Scanning old slides to your computer? I had been meaning to do this for years, but the pandemic lockdown has given me the opportunity.
There are boxes of old slides in my loft. Taken well before the dawn of digital. I no longer have a projector, so the only way to bring these pictures to life is to scan them. Creating digital copies that I could access on my PC.
Scanning Old Slides: The Options
How? The options are, you can do it yourself or have your slides converted to digital files by a commercial scanning service.
Commercially Scanned Slides
There are scanning services like Digital Converters. Send them your slides and they will professionally convert your old slides to digital images. The cost is about £350 for 1000 slides.
Each slide is scanned as a high resolution image. Digitally corrected for exposure, colour and sharpness, and converted to JPEG. The files are streamed to the cloud or returned on a DVD or memory stick.
This is obviously the route to choose if you have high quality slides.
Scanning Old Slides Yourself
My slides are mostly family snaps, so based on the principle of garbage in garbage out. I decided to scan my slides myself.
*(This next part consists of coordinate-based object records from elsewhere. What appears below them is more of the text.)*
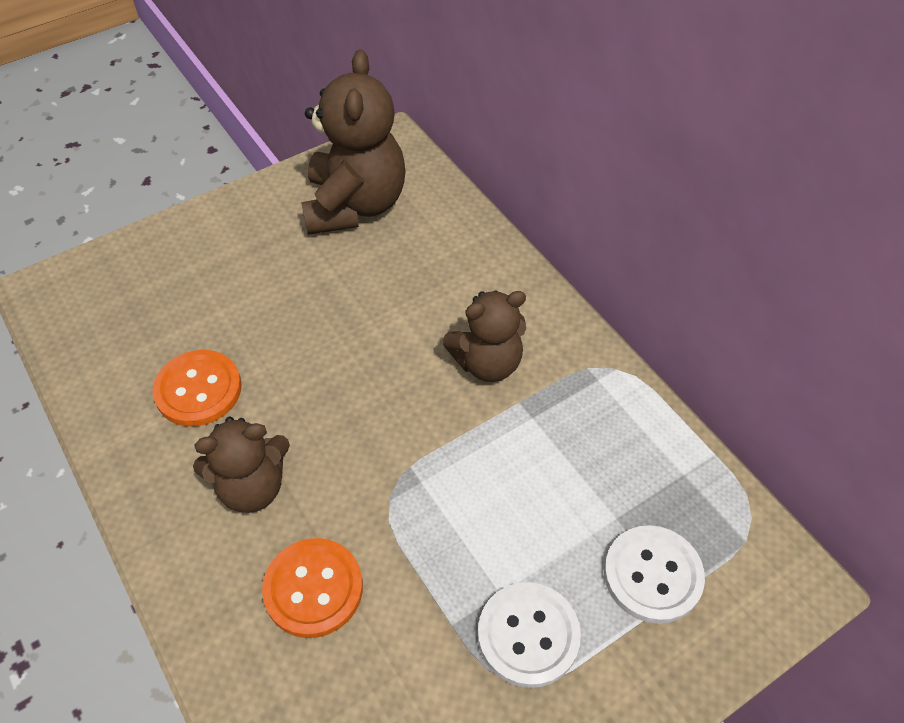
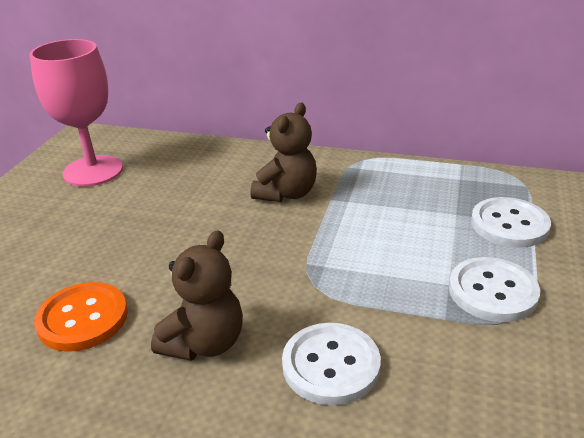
camera: 40 degrees left, 20 degrees down
(313, 588) = (331, 365): orange button -> white button
(355, 205) = (93, 171): brown teddy bear -> pink goblet

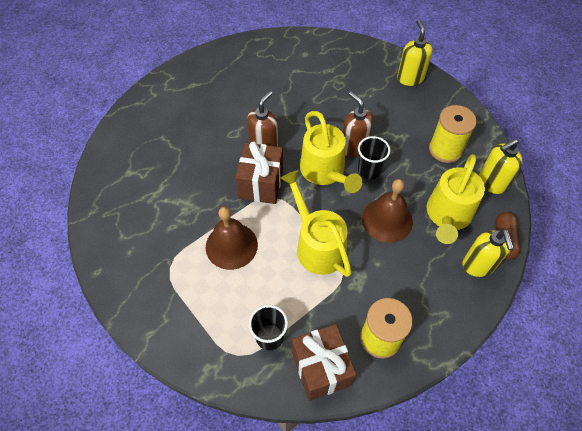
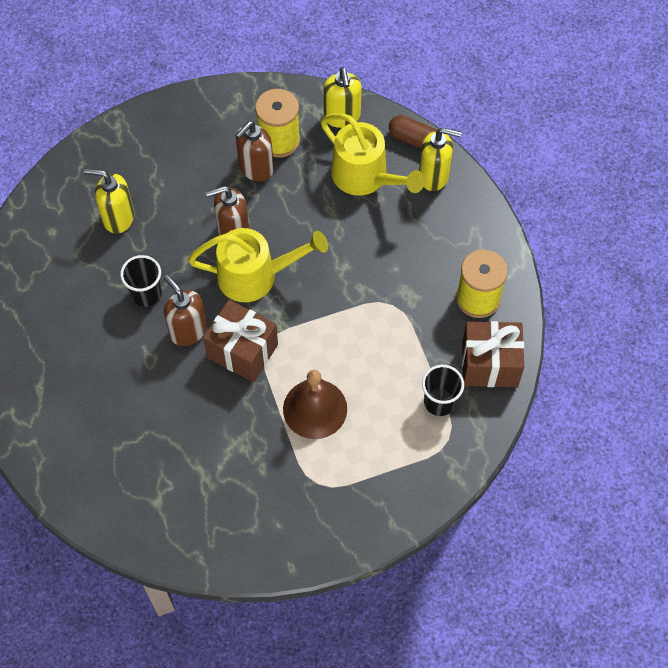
camera: 70 degrees left, 5 degrees up
(316, 245) = (349, 319): yellow watering can -> none
(369, 170) = (273, 229): black cup -> black cup (146, 294)
(387, 220) = (346, 237): brown bell -> none
(410, 78) = (155, 129): yellow soap dispenser -> yellow soap dispenser (118, 218)
(413, 143) = (256, 169): none -> brown soap dispenser

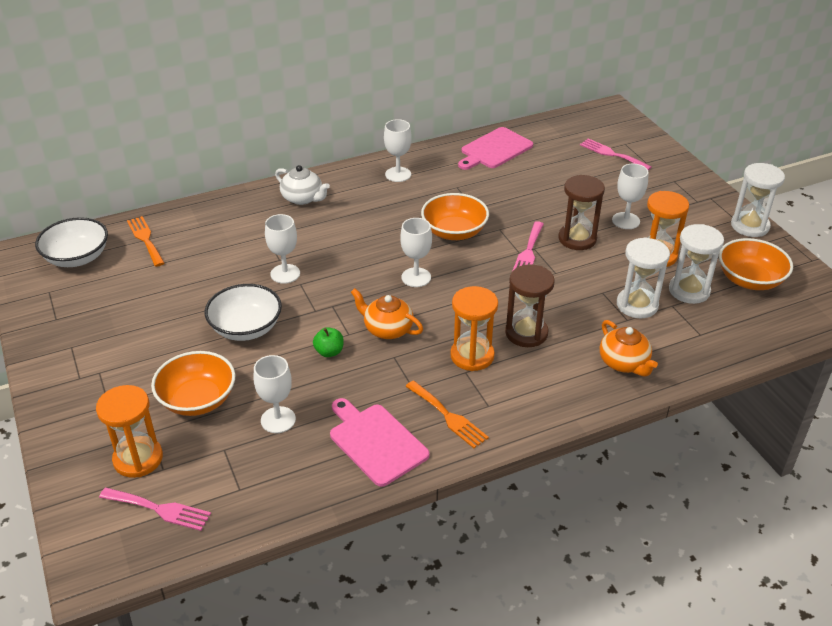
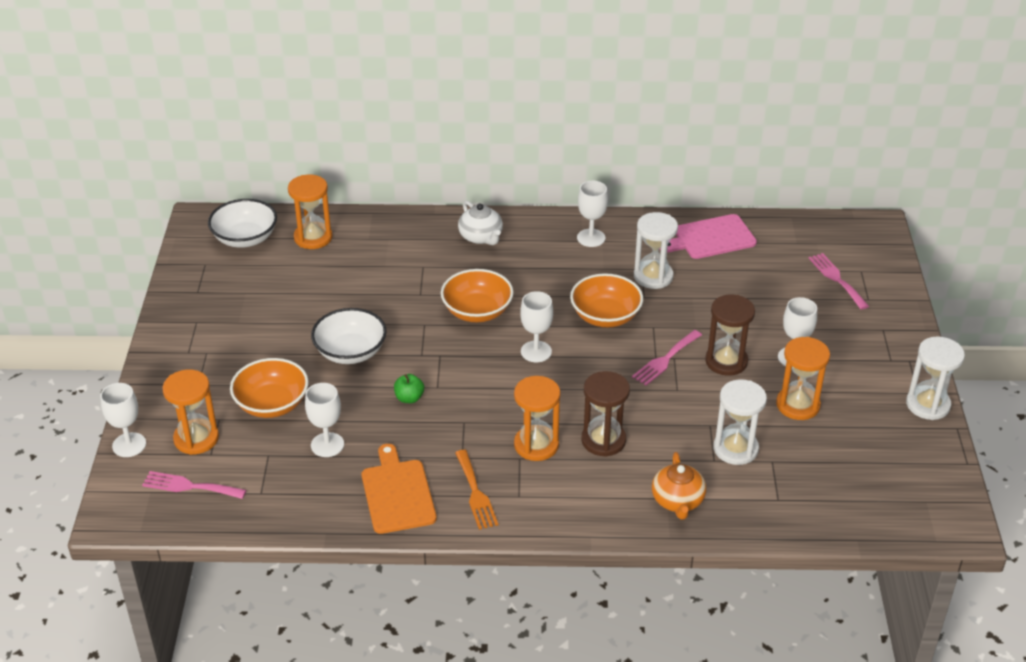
camera: 25 degrees right, 0 degrees up
(145, 239) = (313, 237): orange fork -> orange hourglass
(159, 509) = (189, 486): pink fork -> pink fork turned 150 degrees clockwise
(285, 274) = (417, 310): white goblet -> white goblet (129, 445)
(375, 442) = (397, 493): pink cutting board -> orange cutting board
(387, 329) = (475, 394): orange teapot -> none
(689, 290) = (802, 452): white hourglass -> white hourglass (653, 276)
(750, 280) = (878, 462): orange bowl -> orange bowl (477, 311)

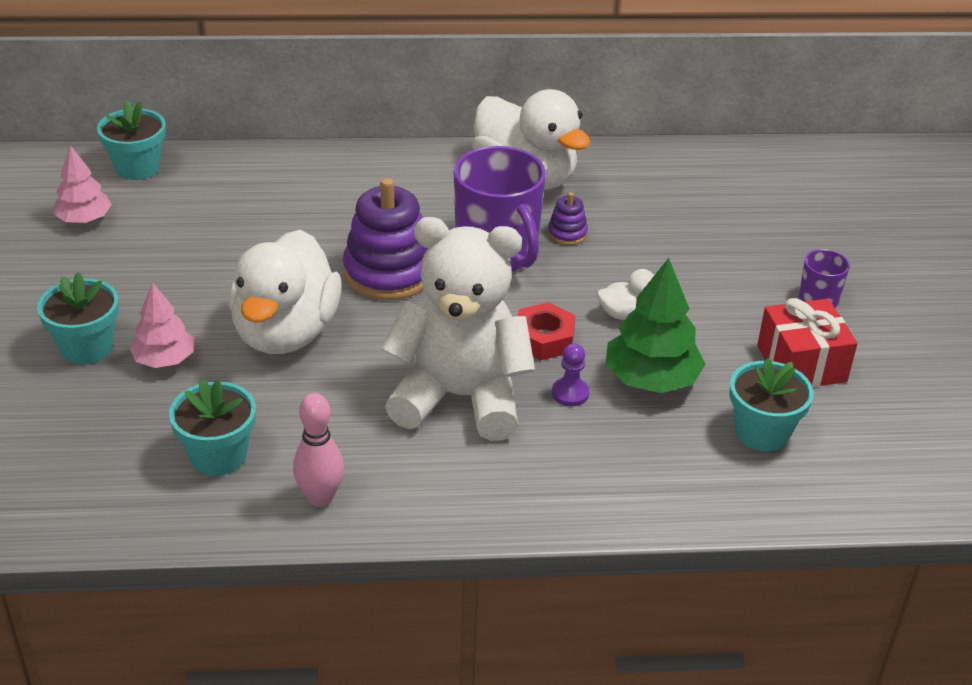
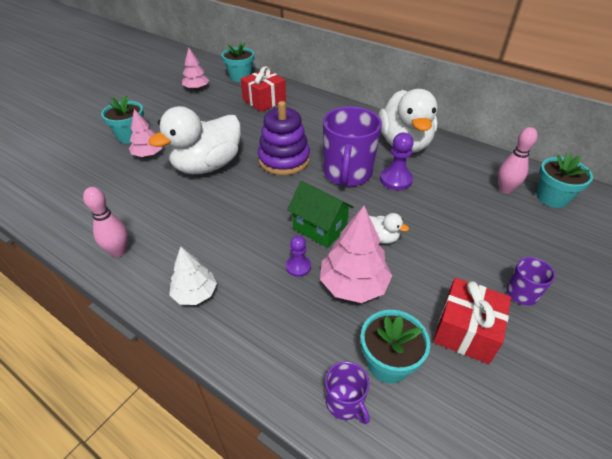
camera: 40 degrees right, 5 degrees up
(218, 455) = (110, 206): turquoise flower pot -> turquoise flower pot (552, 197)
(238, 194) = (264, 100): none -> red gift
(460, 397) = (241, 237): white teddy bear -> none
(487, 485) = (195, 294): none -> white tree
(544, 339) = (319, 228): red nut -> green house
(567, 233) = (396, 179): purple stacking toy -> purple pawn
(651, 379) = (353, 285): green tree -> pink tree
(702, 189) = (505, 189): none -> pink bowling pin
(759, 487) = (345, 402): none -> purple mug

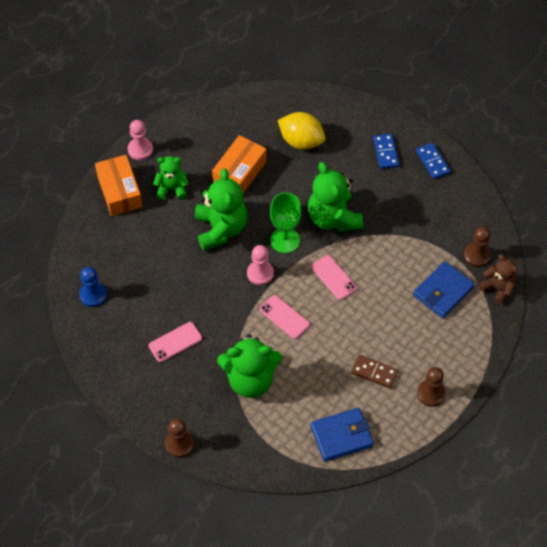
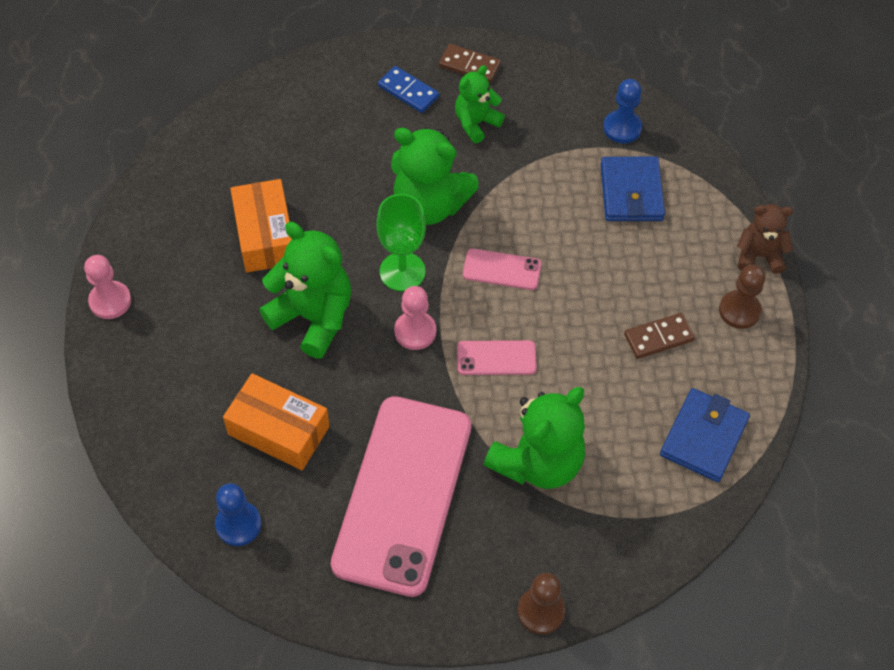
camera: 45 degrees left, 0 degrees up
(119, 191) = (137, 371): orange box -> orange box (278, 430)
(172, 188) = (201, 316): green teddy bear -> green teddy bear (476, 123)
(175, 342) = (403, 494): pink phone -> pink phone, size x2.43
(301, 141) = (300, 148): yellow lemon -> none
(432, 162) = (469, 65): blue domino -> brown domino
(477, 255) = (622, 128): brown pawn -> blue pawn
(498, 289) = (681, 146): brown teddy bear -> brown teddy bear (759, 255)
On YouTube, there are several tutorials about setting up your camera to photograph slides and there are apps for your phone. However, taking an image of each slide individually seemed unnecessarily time consuming
So I decided to buy a cheap slide scanner. Researching online it seemed that they did a reasonable job quite quickly. I also thought that in the future I could use the same scanner to process old negatives.
Slide Scanners
Scanners are listed on Amazon here. I purchased this scanner.
The scanner had good reviews, the output was to a standard SD card and the display was large enough to view the images clearly.
How to Scan Slides to a PC
I used a setup with a scanner connected to the USB port on a laptop. The laptop has an SD card reader, so the transfer from scanner to PC was just one step. (N.B. The SD card is not included with the scanner)
There are various film holders included with the scanner. The slide holder fits into a slot on the side of the scanner. The slides are pushed into the holder and the holder pushed into the scanner.
I found I could process around fifteen slides in about five minutes.
The image is captured on the SD card as a JPEG. When the image is transferred to the PC I used Lightroom just to crop, adjust the colour balance, exposure and saturation.
I removed dust spots, and looked to improve the sharpness and noise level.
So what do the results look like?
This was taken on holiday in Cornwall,
and this taken at Wimbledon in the seventies. (Note that even back then I was more interested in the camera than the tennis)
The results are not too bad really. Decent exposure and detail considering these slides are over forty years old!